Bisnis.com, JAKARTA – Pengamat ekonomi menyoroti penyebab kondisi manufaktur China yang kendur dalam tiga bulan terakhir, salah satunya akibat perang dagang dengan Amerika Serikat (AS) yang terus berlanjut.
Ekonom Center of Economics and Law Studies (Celios) Bhima Yudhistira menuturkan penyebab utama kontraksinya industri manufaktur China adalah berlanjutnya perang dagang dengan Amerika Serikat, menyeret serta bahan baku chip masuk ke dalam konflik keduanya.
“Industri manufaktur China melambat disebabkan berlanjutnya efek perang dagang dengan AS yang saat ini diperluas ke bahan baku chip,” tutur Bhima, Kamis (13/7/2023).
Diketahui negara Tirai Bambu dan Negeri Paman Sam tersebut memang berseteru dalam urusan perdagangan selama bertahun-tahun.

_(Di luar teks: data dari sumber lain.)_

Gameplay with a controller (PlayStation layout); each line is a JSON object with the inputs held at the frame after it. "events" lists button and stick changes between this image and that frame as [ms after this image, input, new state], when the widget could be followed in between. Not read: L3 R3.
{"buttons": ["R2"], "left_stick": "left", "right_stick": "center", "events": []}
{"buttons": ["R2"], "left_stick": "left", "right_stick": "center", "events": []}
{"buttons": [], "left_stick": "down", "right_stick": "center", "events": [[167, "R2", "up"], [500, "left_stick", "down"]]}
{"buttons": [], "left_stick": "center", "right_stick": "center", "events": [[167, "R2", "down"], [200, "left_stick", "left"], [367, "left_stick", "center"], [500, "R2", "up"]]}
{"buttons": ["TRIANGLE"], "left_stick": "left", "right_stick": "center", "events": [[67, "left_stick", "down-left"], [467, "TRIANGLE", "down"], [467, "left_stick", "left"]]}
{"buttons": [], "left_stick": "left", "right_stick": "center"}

Selain perang dagang, Bhima menyebut penyebab kendurnya industri manufaktur China juga disebabkan oleh pelambatan di sektor properti yang membuat permintaan barang industri terkait konstruksi seperti besi baja, semen, keramik dan kaca ikut menurun.
Salah satu dampak dari pelambatan industri yang berkaitan dengan properti ini adalah meningkatnya impor produk keramik China ke Indonesia, hingga meresahkan pelaku industri keramik dan membuat utilitas sektor tersebut turun pada kuartal I/2023.
Baca Juga
Tidak hanya itu, Bhima bahkan memproyeksikan perekonomian China akan terus oleng bahkan sampai tahun depan. “Situasi di China sampai 2024 bahkan diperkirakan terus melambat dan tidak menutup akan terjadi resesi,” tambahnya.
Dilihat dari pertumbuhan ekonomi pada kuartal I/2023, China memang tumbuh di bawah Indonesia.
Badan Pusat Statistik (BPS) mencatat pertumbuhan ekonomi Indonesia pada kuartal I/2023 mencapai 5,03 persen persen secara tahunan (year-on-year/yoy), sementara dengan periode yang sama pertumbuhan ekonomi China hanya berada di level 4,5 persen.
Bhima juga menuturkan, kondisi lemahnya perekonomian China ini kemudian berdampak pada kegiatan ekspor berbagai produk Indonesia ke China yang mulai terkoreksi sejak awal 2023.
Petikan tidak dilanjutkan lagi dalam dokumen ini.